## [Exercise aim]
Repeat every line of the records below word for word, but leave the pictures out.

Dataset items:
--- START ---
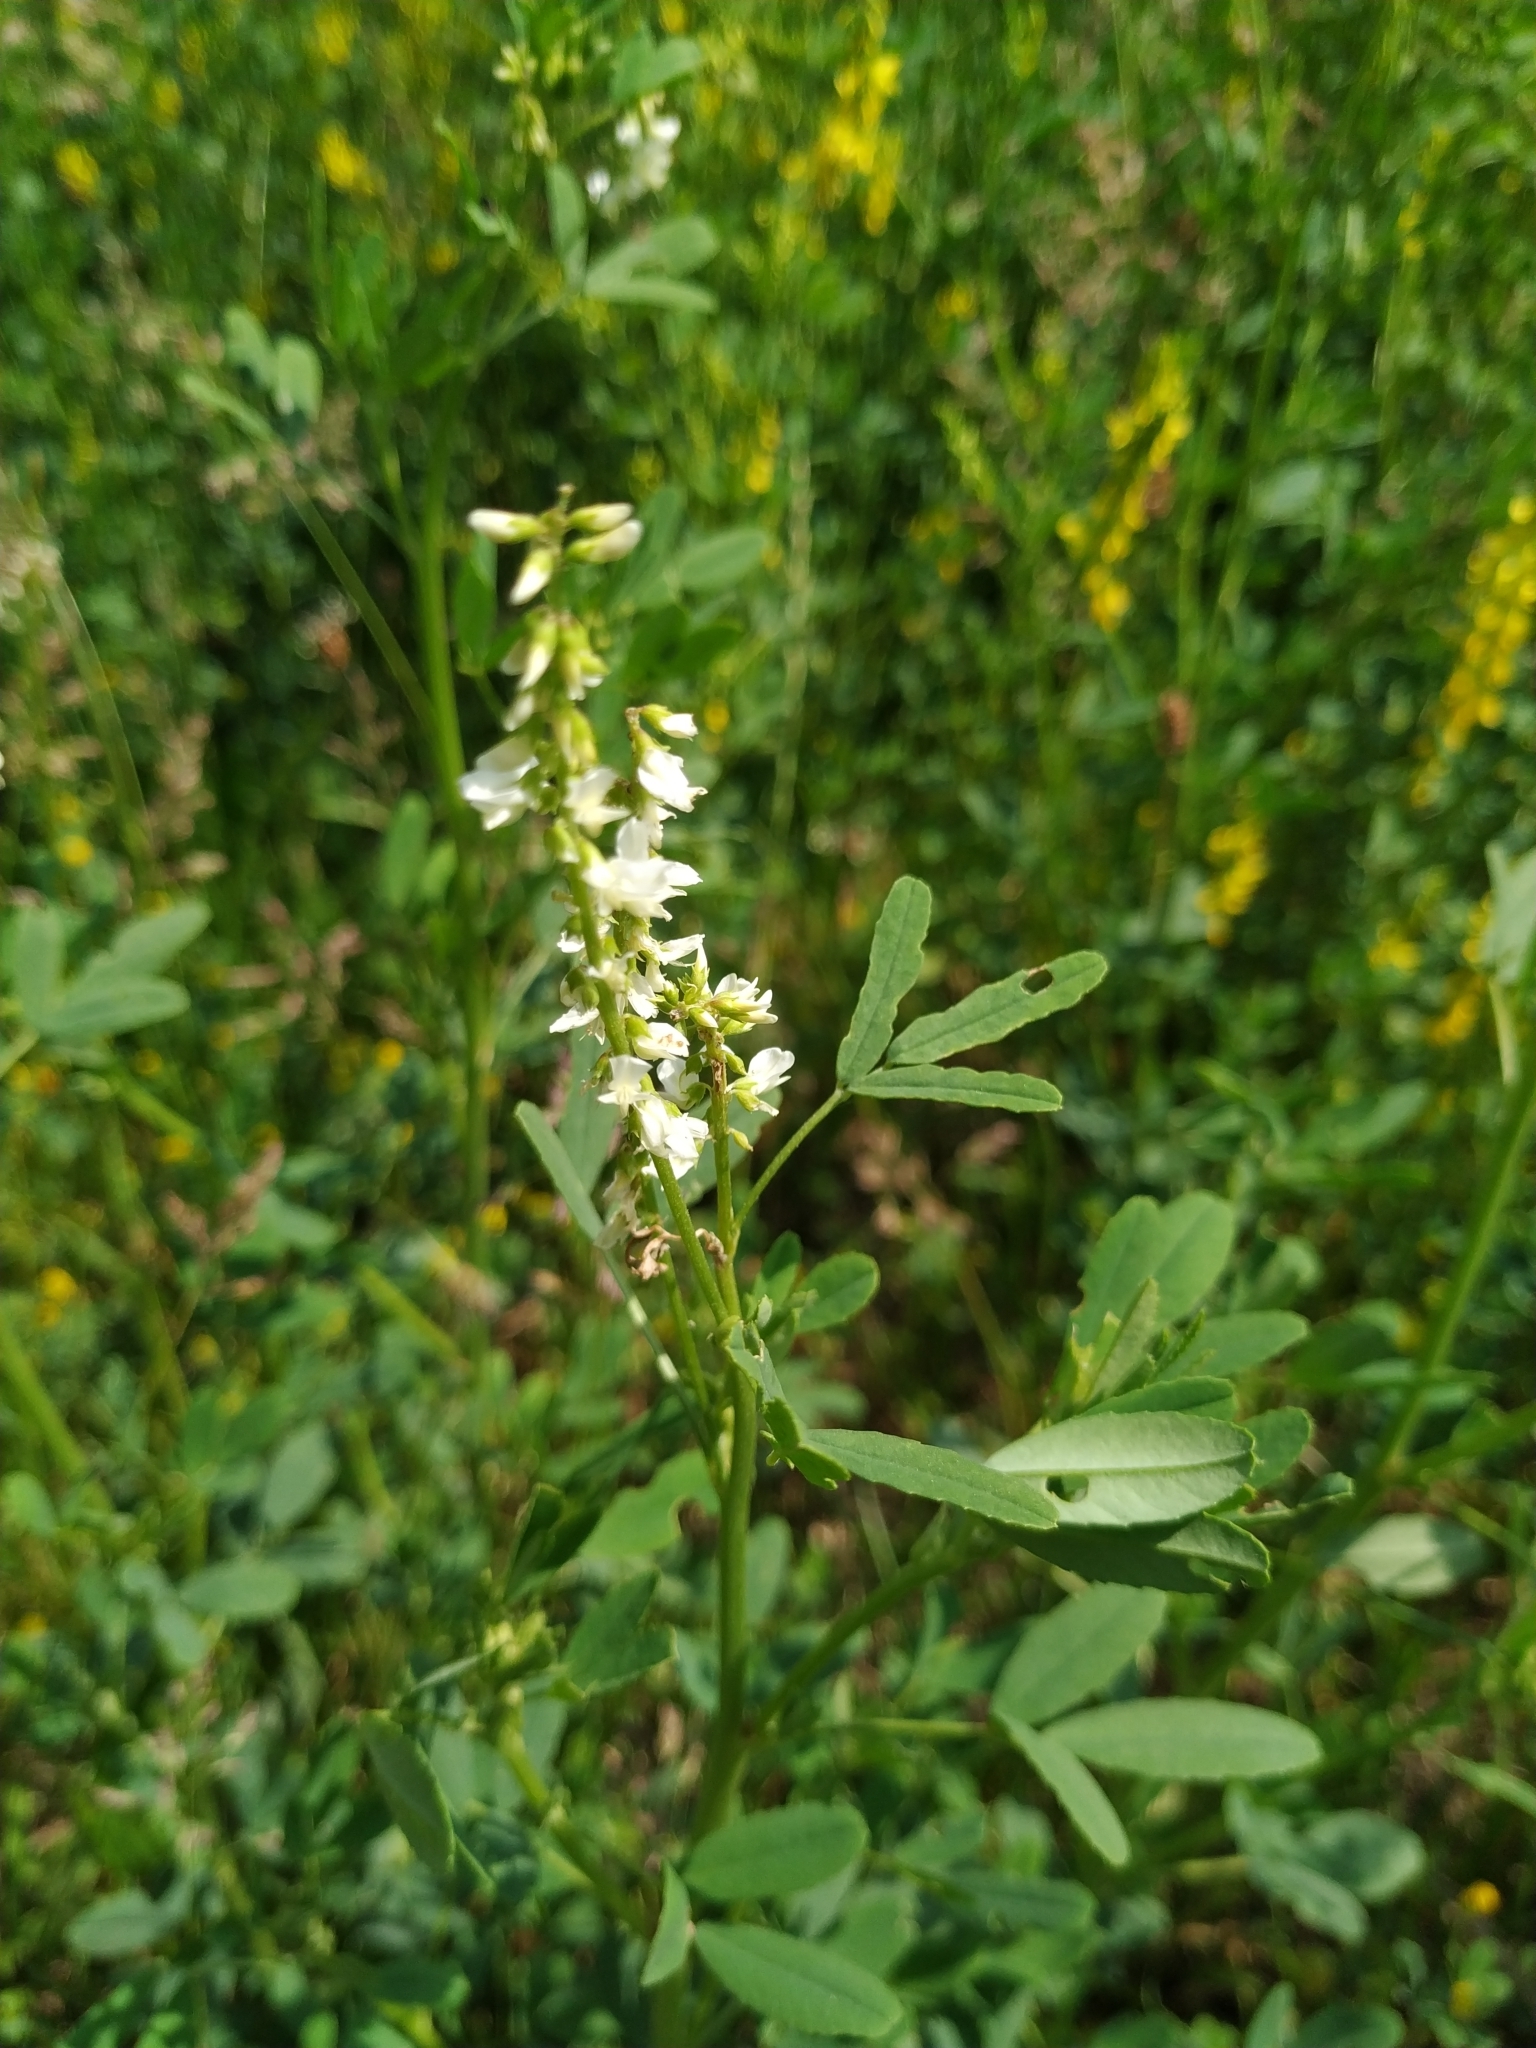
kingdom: Plantae
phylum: Tracheophyta
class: Magnoliopsida
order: Fabales
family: Fabaceae
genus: Melilotus
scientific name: Melilotus albus
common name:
--- END ---
## [Answer in full]
kingdom: Plantae
phylum: Tracheophyta
class: Magnoliopsida
order: Fabales
family: Fabaceae
genus: Melilotus
scientific name: Melilotus albus
common name:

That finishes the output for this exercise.